_What is needed_. Render the entries as a Markdown table with two columns, No. and Entry Line, from the line containing "phylum: Tracheophyta" through the end of the entries, inclusive. Number each row and omit blank lines.

_Task inputs_.
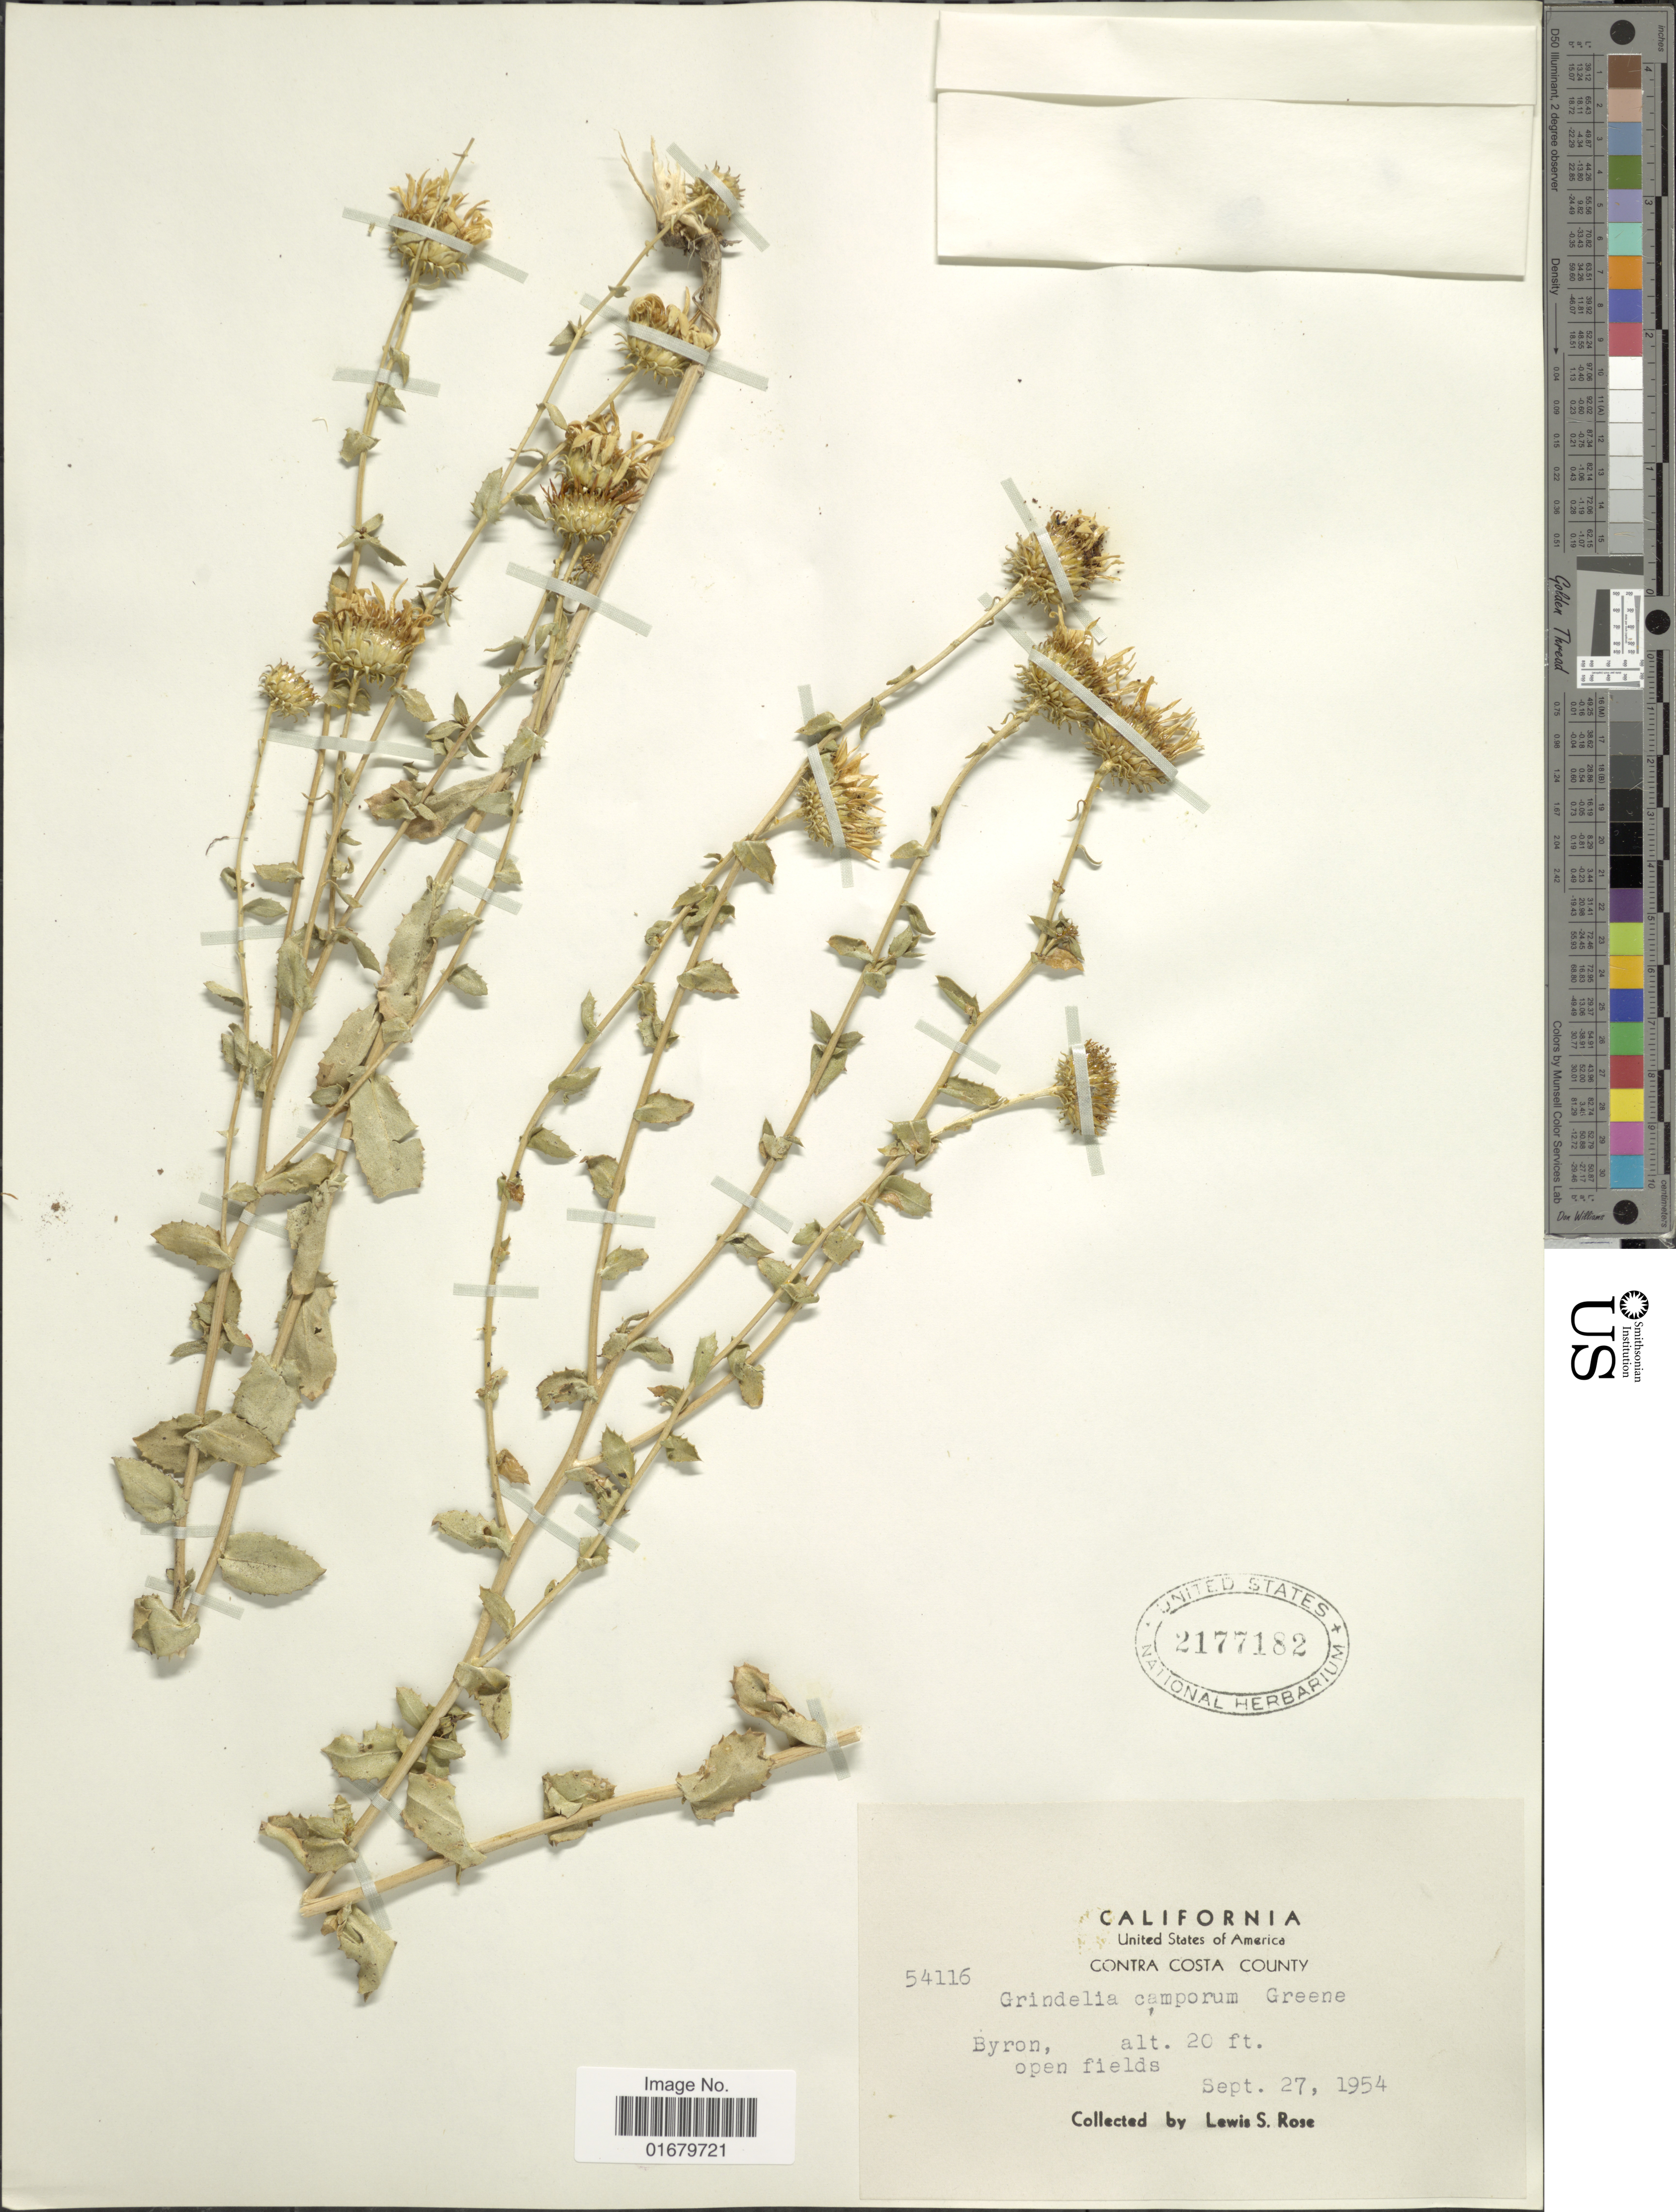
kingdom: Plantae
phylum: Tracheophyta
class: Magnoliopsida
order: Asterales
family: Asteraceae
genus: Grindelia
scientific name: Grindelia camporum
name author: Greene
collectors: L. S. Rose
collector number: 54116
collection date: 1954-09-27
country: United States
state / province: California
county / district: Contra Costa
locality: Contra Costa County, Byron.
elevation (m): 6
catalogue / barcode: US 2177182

_Full solution_.
| No. | Entry Line |
|---|---|
| 1 | phylum: Tracheophyta |
| 2 | class: Magnoliopsida |
| 3 | order: Asterales |
| 4 | family: Asteraceae |
| 5 | genus: Grindelia |
| 6 | scientific name: Grindelia camporum |
| 7 | name author: Greene |
| 8 | collectors: L. S. Rose |
| 9 | collector number: 54116 |
| 10 | collection date: 1954-09-27 |
| 11 | country: United States |
| 12 | state / province: California |
| 13 | county / district: Contra Costa |
| 14 | locality: Contra Costa County, Byron. |
| 15 | elevation (m): 6 |
| 16 | catalogue / barcode: US 2177182 |